# Salt Fork help...



## bigcatty (Jun 4, 2010)

I am taking a trip to salt fork next week hoping to catch some big flats. I have never been to Salt Fork before and was wondering where to catch some flatheads??​


----------



## ducky152000 (Jul 20, 2005)

most flathead anglers arent going to tell you where to fish, it took us a long time to figure flatheads out, and alot of work, I will give you a hint get a map find water less than 8 ft deep and look for points that go out close to the creek channels and wait! If you do get one kiss it and take a pic then set it free, Good luck.


----------



## AkronCATS (Nov 5, 2008)

I would try the spot near the tree with the branch.


----------



## ducky152000 (Jul 20, 2005)

AkronCATS said:


> I would try the spot near the tree with the branch.


lol That is a great spot


----------



## catfish_hunter (May 31, 2005)

Actually the spot near the TWO trees is a much better spot!!!

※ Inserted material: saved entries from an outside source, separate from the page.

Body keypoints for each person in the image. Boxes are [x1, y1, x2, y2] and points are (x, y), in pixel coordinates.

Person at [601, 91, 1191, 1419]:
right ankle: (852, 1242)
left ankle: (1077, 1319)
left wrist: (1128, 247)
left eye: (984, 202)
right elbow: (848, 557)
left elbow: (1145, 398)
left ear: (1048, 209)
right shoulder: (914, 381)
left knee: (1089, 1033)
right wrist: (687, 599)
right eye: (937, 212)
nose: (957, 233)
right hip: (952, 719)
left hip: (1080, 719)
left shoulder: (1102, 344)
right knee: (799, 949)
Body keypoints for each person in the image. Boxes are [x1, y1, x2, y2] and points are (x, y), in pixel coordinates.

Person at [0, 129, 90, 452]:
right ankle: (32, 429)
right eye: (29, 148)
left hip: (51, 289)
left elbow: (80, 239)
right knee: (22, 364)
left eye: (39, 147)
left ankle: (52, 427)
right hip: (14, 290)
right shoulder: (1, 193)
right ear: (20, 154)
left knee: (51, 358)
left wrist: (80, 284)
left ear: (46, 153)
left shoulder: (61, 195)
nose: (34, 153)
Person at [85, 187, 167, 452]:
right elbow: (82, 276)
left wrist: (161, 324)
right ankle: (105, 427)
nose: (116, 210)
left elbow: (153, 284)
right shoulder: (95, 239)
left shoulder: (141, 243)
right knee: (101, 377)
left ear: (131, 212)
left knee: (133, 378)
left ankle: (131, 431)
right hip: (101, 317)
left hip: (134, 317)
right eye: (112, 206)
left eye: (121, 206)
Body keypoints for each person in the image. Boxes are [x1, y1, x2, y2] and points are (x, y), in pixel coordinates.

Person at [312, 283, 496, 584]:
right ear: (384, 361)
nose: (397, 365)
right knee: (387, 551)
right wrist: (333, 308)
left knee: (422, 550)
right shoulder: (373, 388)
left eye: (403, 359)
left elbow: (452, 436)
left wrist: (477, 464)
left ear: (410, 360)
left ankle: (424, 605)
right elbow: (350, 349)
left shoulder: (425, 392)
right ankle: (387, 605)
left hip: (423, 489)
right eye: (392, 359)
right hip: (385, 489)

Like Brock said, go to saltfork outdoors and buy a map of the lake, find the old creek channel and fish near it...in shallow water


----------



## ducky152000 (Jul 20, 2005)

Chuck i told you not to tell


----------



## bigcatty (Jun 4, 2010)

Thanks for all the help. I went to salt fork outdoors and got a map... and started to fish until it got too cold and i went home. Didn't catch anything tho, maybe next time.


----------



## AkronCATS (Nov 5, 2008)

It took me 4 nights to get my first flathead this year. Keep at it.


----------



## catfish_hunter (May 31, 2005)

Flathead fishing takes ALOT of patience...If you put in the time and fish the areas that have been suggested you will land one eventually


----------